Understanding link between CONFIG_SMP, Spinlocks and CONFIG_PREEMPT in latest (3.0.0 and above) Linux kernel

Question

To give you full context my discussion begun with an observation that I am running a SMP linux (3.0.1-rt11) on ARM cortex A8 based SoC which is a uniprocessor. I was curious to know if there will be any performance advantage by disabling SMP support. And if yes what impact it will have on my drivers and interrupt handlers.

I did some reading and come across two related topics: spinlocks and kernel preemption. I did little more googling and reading but this time all I got is few stale and contradictory answers. So I thought let me try stackoverflow.

Origin of my doubts/questions is this para from Linux device drivers 3rd edition chapter 5:

Spinlocks are, by their nature, intended for use on multiprocessor systems, although a uniprocessor workstation running a preemptive kernel behaves like SMP, as far as concurrency is concerned. If a nonpreemptive uniprocessor system ever went into a spin on a lock, it would spin forever; no other thread would ever be able to obtain the CPU to release the lock. For this reason, spinlock operations on uniprocessor systems without preemption enabled are optimized to do nothing, with the exception of the ones that change the IRQ masking status. Because of preemption, even if you never expect your code to run on an SMP system, you still need to implement proper locking.

My doubts/questions are:

a) Is Linux kernel preemptive in kernel space by default? If yes, is this preemption limited to only processes or Interrupt handlers can also be preempted?

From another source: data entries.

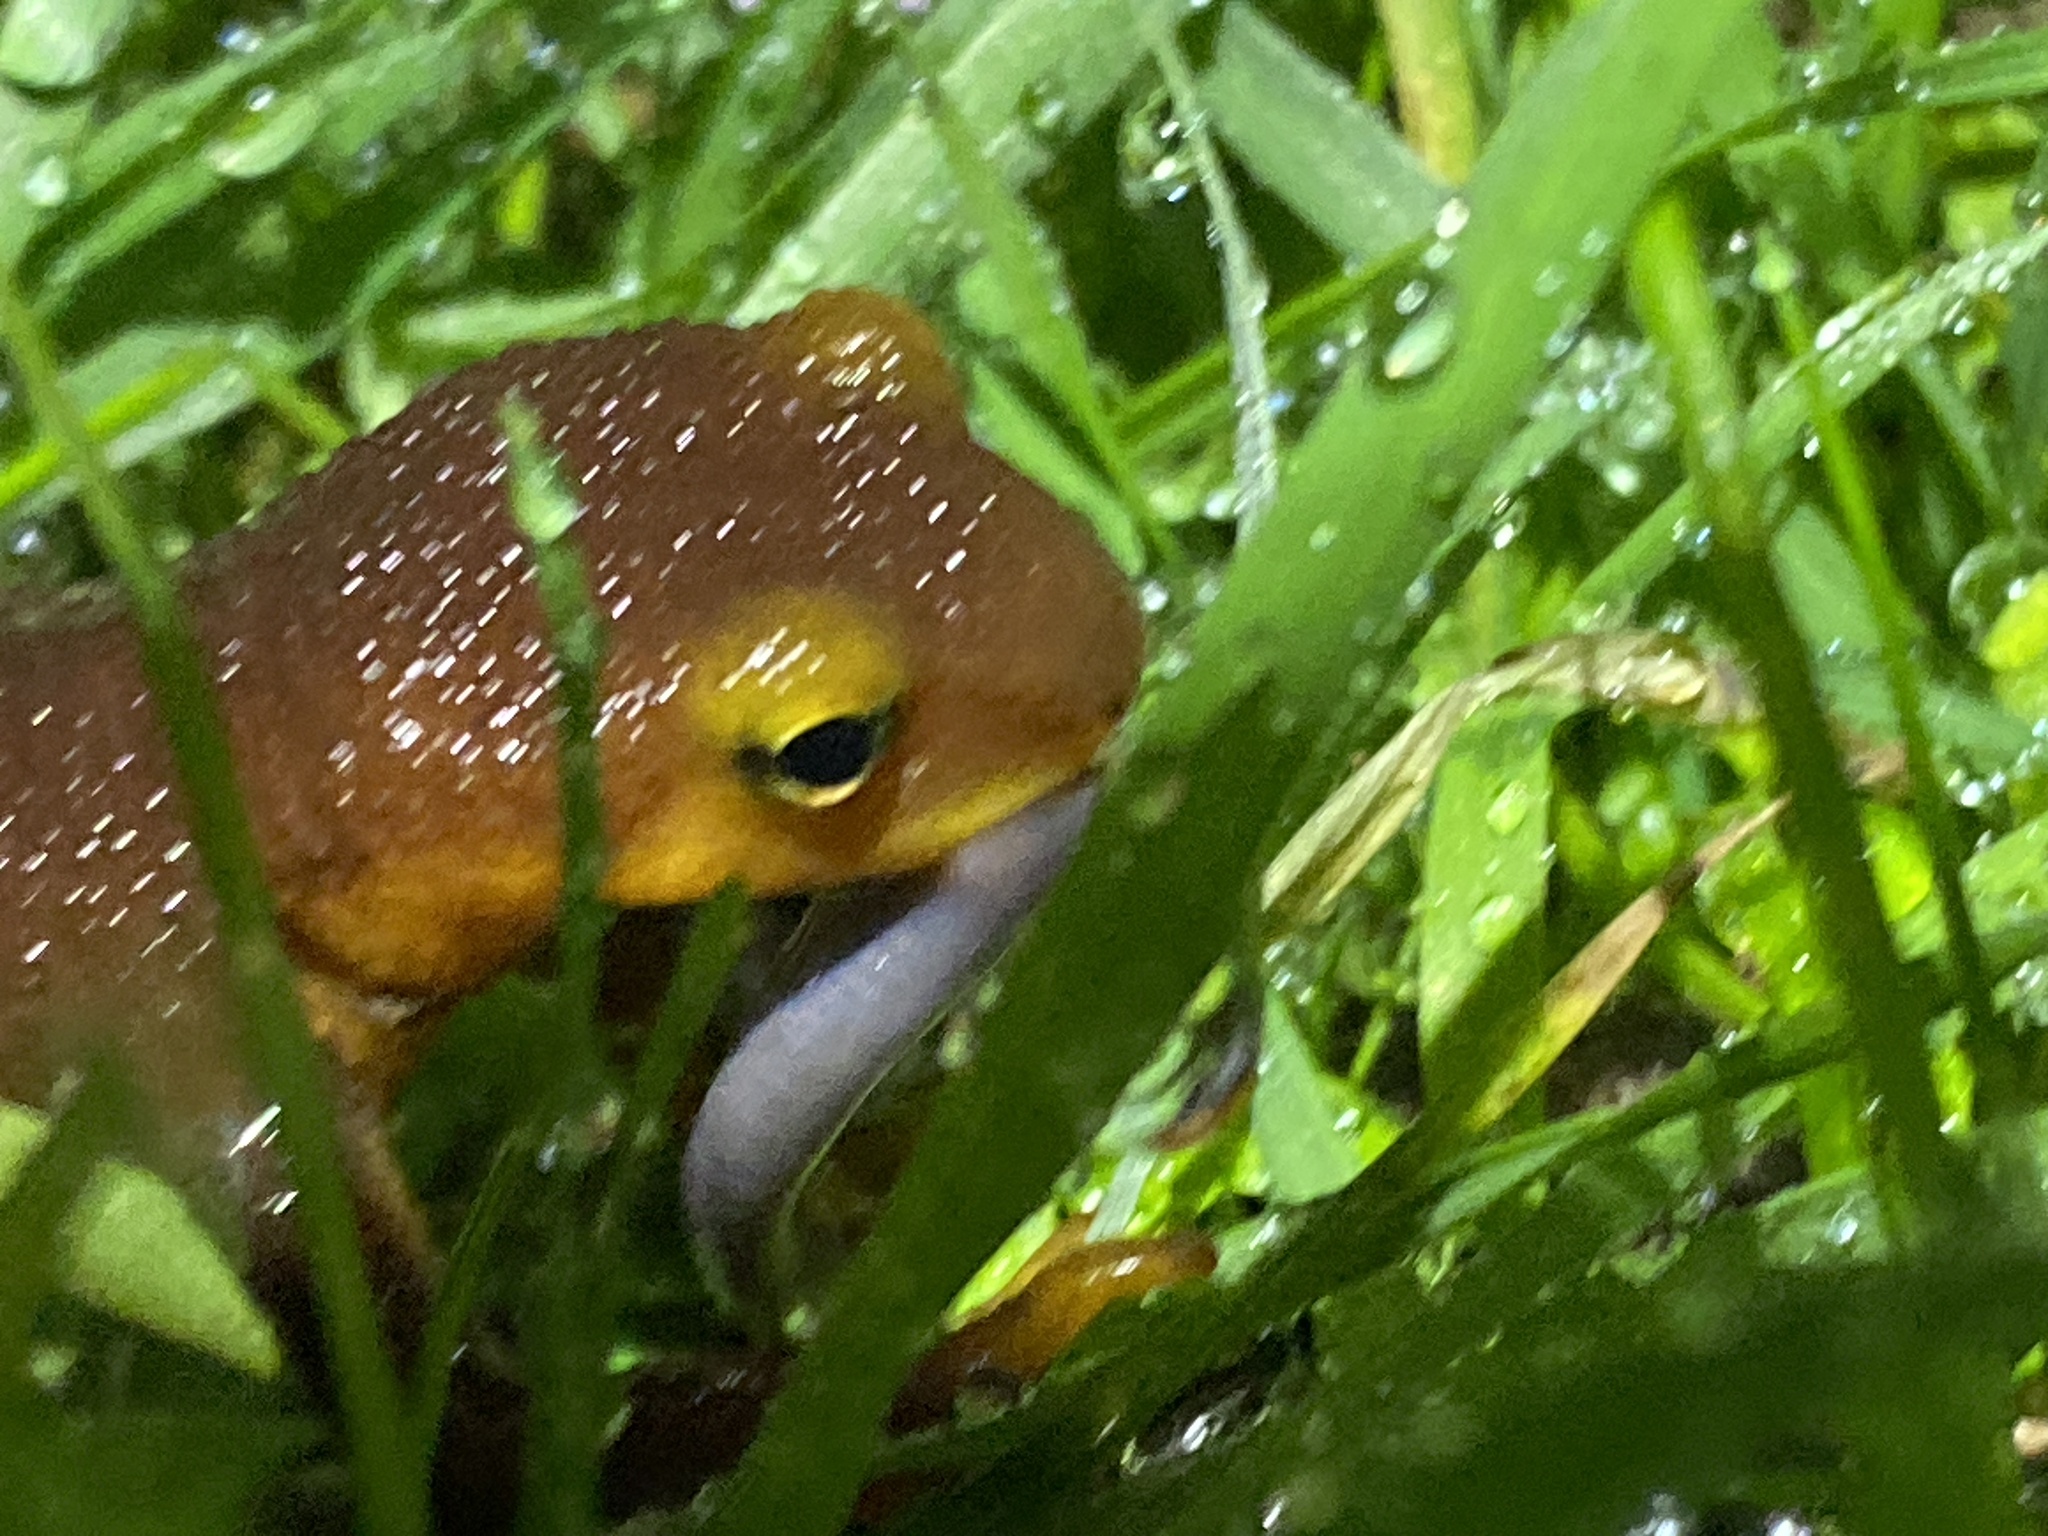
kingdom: Animalia
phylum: Chordata
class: Amphibia
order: Caudata
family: Salamandridae
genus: Taricha
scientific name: Taricha torosa
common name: California newt
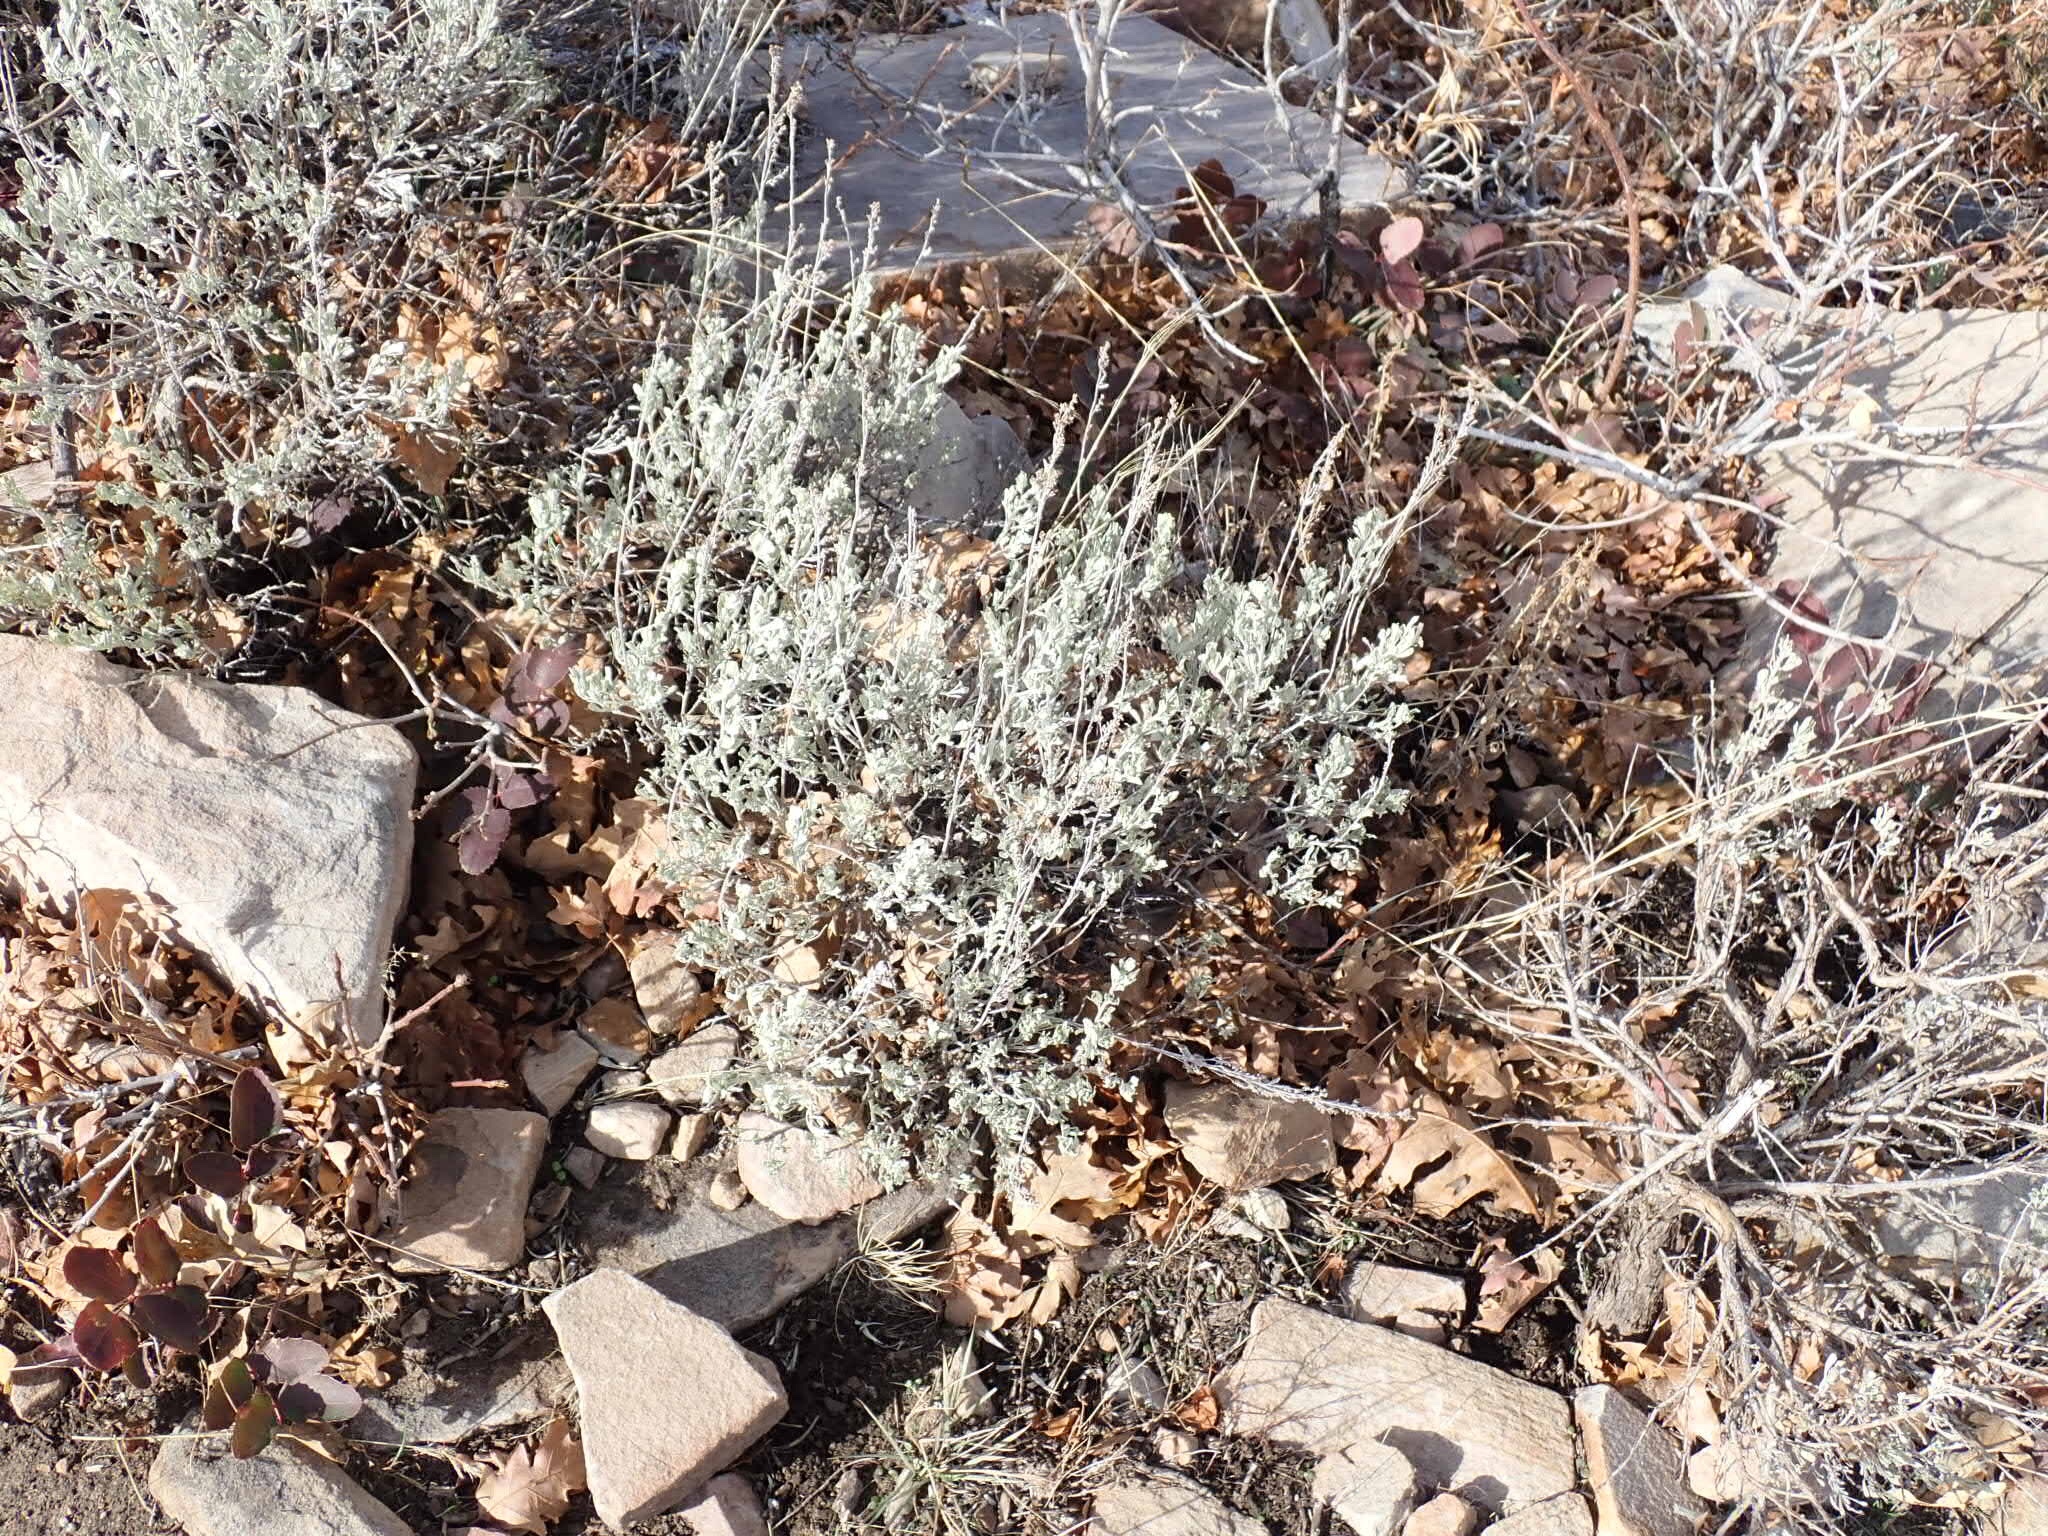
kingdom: Plantae
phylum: Tracheophyta
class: Magnoliopsida
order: Asterales
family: Asteraceae
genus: Artemisia
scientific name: Artemisia tridentata
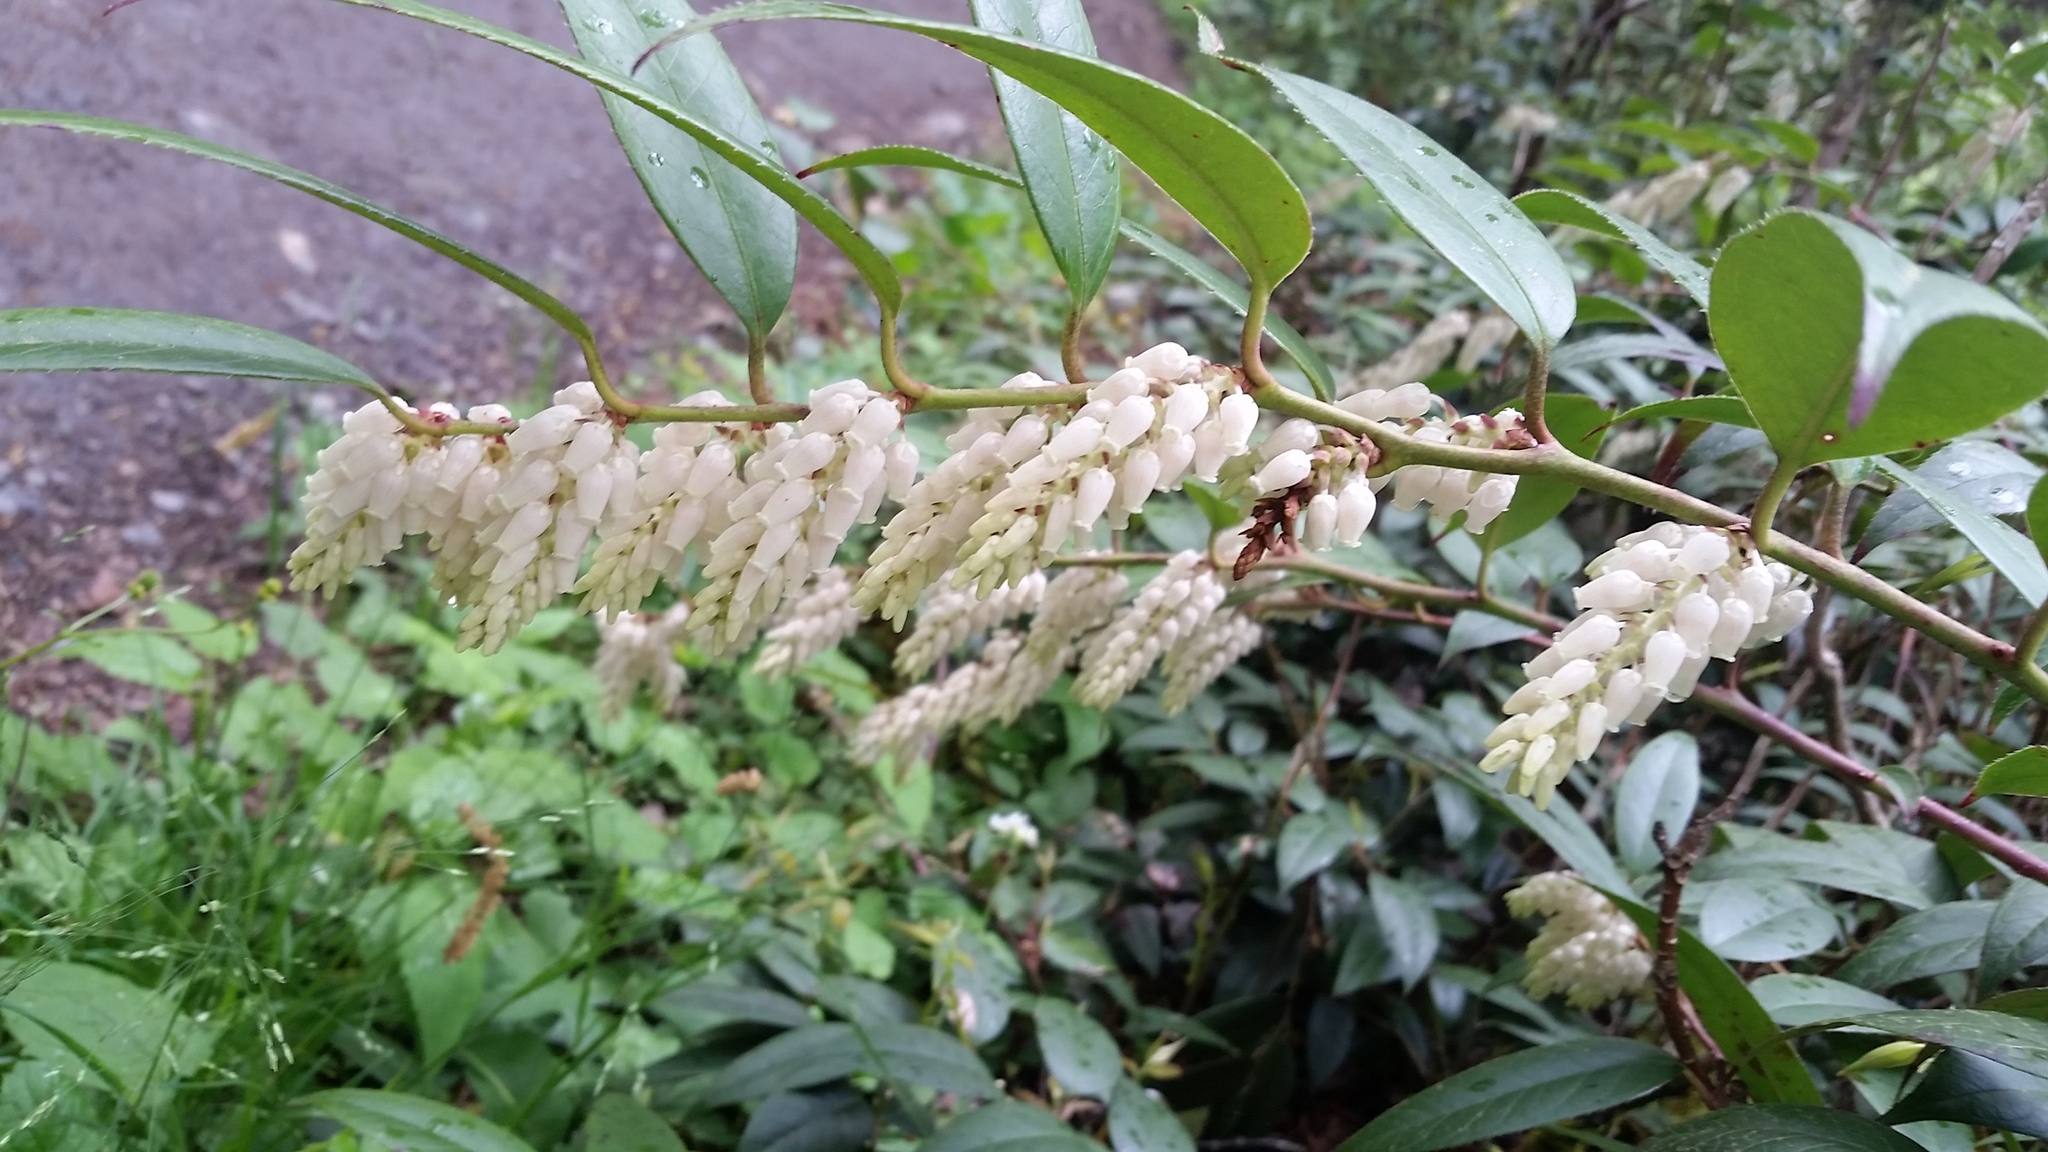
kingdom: Plantae
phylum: Tracheophyta
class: Magnoliopsida
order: Ericales
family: Ericaceae
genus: Leucothoe
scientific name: Leucothoe fontanesiana
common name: Fetterbush
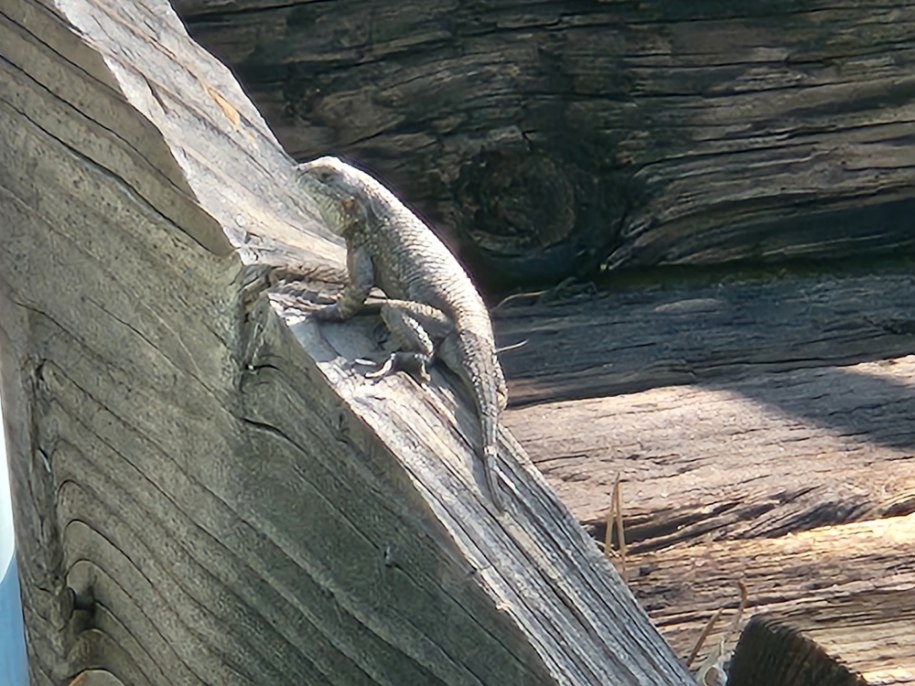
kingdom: Animalia
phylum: Chordata
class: Squamata
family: Phrynosomatidae
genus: Sceloporus
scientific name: Sceloporus occidentalis
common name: Western fence lizard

b) Does Linux kernel (on ARM) support nested interrupt? If yes, will each interrupt handler (top half) have its own stack or they share same 4k/8k kernel mode stack?

c) If I disable SMP (CONFIG_SMP) and preemption (CONFIG_PREEMPT) will spin-locks in my drivers and interrupt handlers make any sense?

d) How kernel handle interrupts raised while executing top-half i.e will they be disabled or masked?

After some googling I found this:

For kernels compiled without CONFIG_SMP, and without CONFIG_PREEMPT spinlocks do not exist at all. This is an excellent design decision: when no-one else can run at the same time, there is no reason to have a lock.

If the kernel is compiled without CONFIG_SMP, but CONFIG_PREEMPT is set, then spinlocks simply disable preemption, which is sufficient to prevent any races. For most purposes, we can think of preemption as equivalent to SMP, and not worry about it separately.

But there is no kernel version or date on the source. Can anyone confirm if its still valid for latest Linux kernels?

Answer 1

a) Whether Linux is preemptive or not depends on whether or no you configure it that way
with CONFIG_PREEMPT. There is no default. If you run make config, you will have to choose.

b) Interrupts do nest on Linux; while interrupts are being processed, other interrupts can go off. That's true on ARM and numerous other architectures. It's all on the same stack. Of course, the user space stack isn't used for interrupts!

c) If you disable SMP and preemption, spinlocks in your code will reduce to no-op if they are the regular spinlocks, and IRQ spinlocks (spin_lock_irqsave/spin_lock_irqrestore) will turn into interrupt disable/enable. The latter are still essential, therefore; they prevent races between tasks running your code and interrupts running your code.

d) The "top half" traditionally refers to interrupt service routines. The top half code of a driver is run by interrupts. The bottom half is called by tasks (to read or write data or whatever). Details of interrupt handling are architecture specific.

I most recently worked very closely with Linux interrupts on a particular MIPS architecture. On that particular board, there were 128 interrupt lines maskable via two 64 bit words. The kernel implemented a priority scheme on top of this, so before executing a handler for a given interrupt, the lower ones were masked via updates of those 2x64 bit registers. I implemented a modification so that the interrupt priorities could be set arbitrarily, rather than by hardware position, and dynamically by writing values into a /proc entry. Moreover, I put in a hack whereby a portion of the numeric IRQ priority overlapped with real-time priority of tasks. So RT tasks (i.e. user space threads) assigned to certain range of priority levels were able to implicitly suppress a certain range of interrupts while running. This was very useful in preventing badly-behaved interrupts from interfering with critical tasks (for instance, an interrupt service routine in the IDE driver code used for the compact flash, which executes busy loops due to a badly designed hardware interface, causing flash writes to become the de-facto highest priority activity in the system.) So anyway, IRQ masking behavior isn't written in stone, if you're in control of the kernel used by customers.

The quoted statements in the question are only true about regular spinlocks (spin_lock function/macro) not IRQ spinlocks (spin_lock_irqsave). In a preemptible kernel on a uniprocessor, spin_lock just has to disable preemption, which is enough to keep all other tasks out of the kernel until spin_unlock. But spin_lock_irqsave has to disable interrupts.